Engulle su patata, mientras realiza un repaso mental sobre sus quehaceres en su trabajo cotidiano de mañana. 'Hay un intercambiador algo oxidado cerca de Lesseps. Los técnicos siempre se olvidan de revisarlo'. Sigue su memoria. 'Un reguero de salitrosa agua se filtra cerca de la parada de Barceloneta'. Si no pone orden en esos menesteres un día sucederá una desgracia. Todo lo que pasa en esos túneles es un compromiso familiar adquirido. Su sagrado contrato, guardado en el interior del cuarto cofre, lo indica claramente. Recuerda. 'Honorable Casa de Puckel & Puckel: se hará cargo... bla, bla, bla... en el devengo de los años del estado de túneles, raíles...mil bla,bla después... Firmado: Señor bla, bla bla.

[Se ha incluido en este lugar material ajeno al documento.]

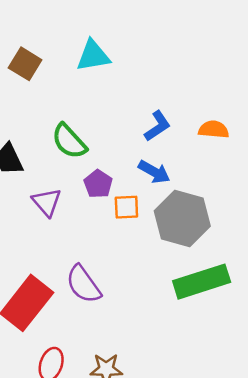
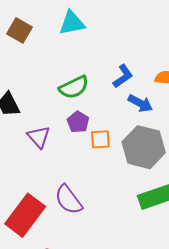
green semicircle: (69, 141) -> (74, 87), moved, turned -72
blue arrow: (154, 172) -> (140, 103), moved

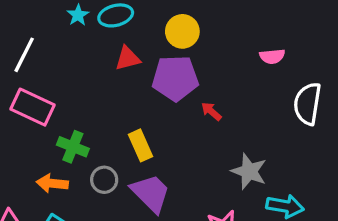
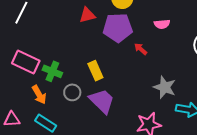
pink semicircle: (272, 56) -> (162, 24), moved
pink rectangle: (32, 107) -> (26, 62), moved
orange arrow: (52, 183) -> (39, 95), turned -126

Barcelona 1919'. En fin, un trabajo de índole familiar casi ad eternum, a menos que se cumpla una de las condiciones de la letra pequeña. A saber: a) Puckel muera. b) los túneles del metro de barcelona desaparezcan. 'Improbable Puckel' le dijo en una ocasión su padre. Gruñe. Su familia poseyó otrora el contrato de las minas de Crawford Moor. Aquellos preciosos túneles ahora extintos apuntalados con la vida de miles de robles. Nuestros mayores... Gruñe.

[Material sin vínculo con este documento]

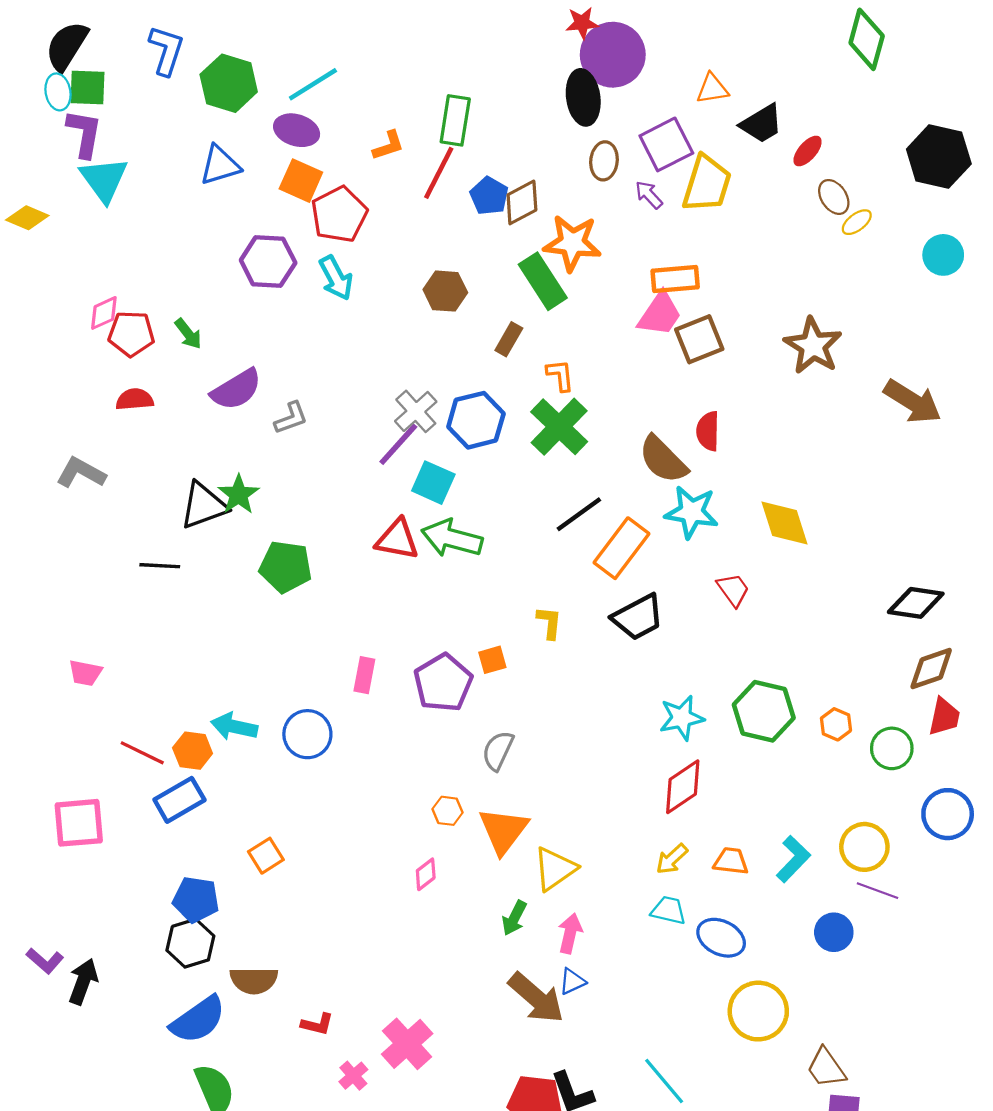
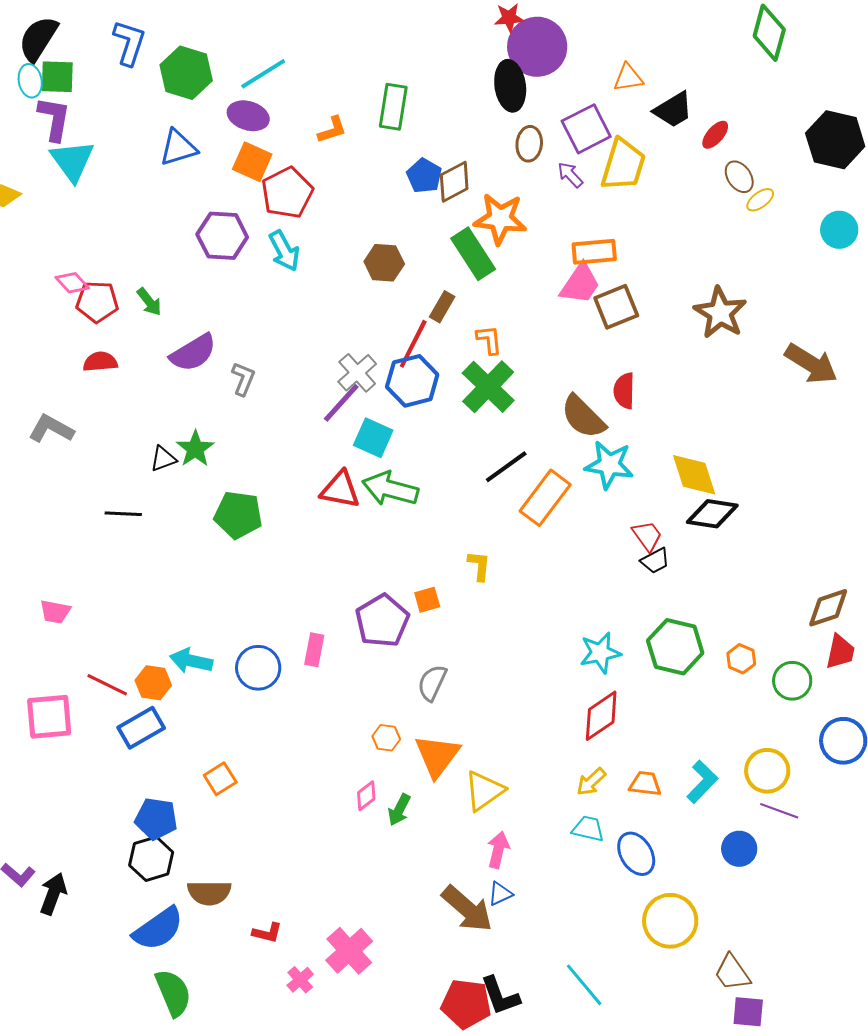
red line: (439, 173) -> (413, 344), moved
pink diamond: (104, 313) -> (72, 283), turned 72
gray L-shape: (291, 418) -> (243, 379), turned -48
black triangle: (204, 506) -> (163, 459), size x0.6
black diamond: (916, 603) -> (712, 514), moved
black trapezoid: (638, 617) -> (655, 561), moved, size x0.6
pink rectangle: (364, 675) -> (314, 650), moved
pink square: (79, 823) -> (49, 717), moved
green arrow: (514, 918) -> (399, 810), moved
blue ellipse: (721, 938) -> (636, 854), turned 33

Rufus tose más fuerte. Justo se estaba acabando su patata. Que felicidad en su rostro escasos minutos antes. La muerte merodea cerca. Rufus se recuesta encima de sus cortas piernas. Le lanza una languida mirada. No es fácil la vida cuando te abandonan. Ahora respira con más dificultad. Puckel le acaricia suavemente el lomo, rasca sus caidas orejas. Apoya delicadamente su mano en su hocico. 'No sufras más buen perro.'
Obe y tita permanecen recostados en el suelo sin decir nada. Pesarosamente Puckel se levanta. LLeva algo en sus manos. Se dirige hacía el cuarto baúl con cierto esfuerzo. Lo abre. Murmura para sus adentros: ‘Cuantas almas muertas por la estupidez humana. Descansa corazón de dragon muerto en tu hogar por el infame caballero. Descansa última raíz de Mandragora, así tal hagas corazón de lobisome...’
Puckel ya no gruñe mientras deposita amorosamente el corazón de Rufus en el baúl.
Cierra tus ojos, encuéntrate y sigue para adelante. Buena Suerte.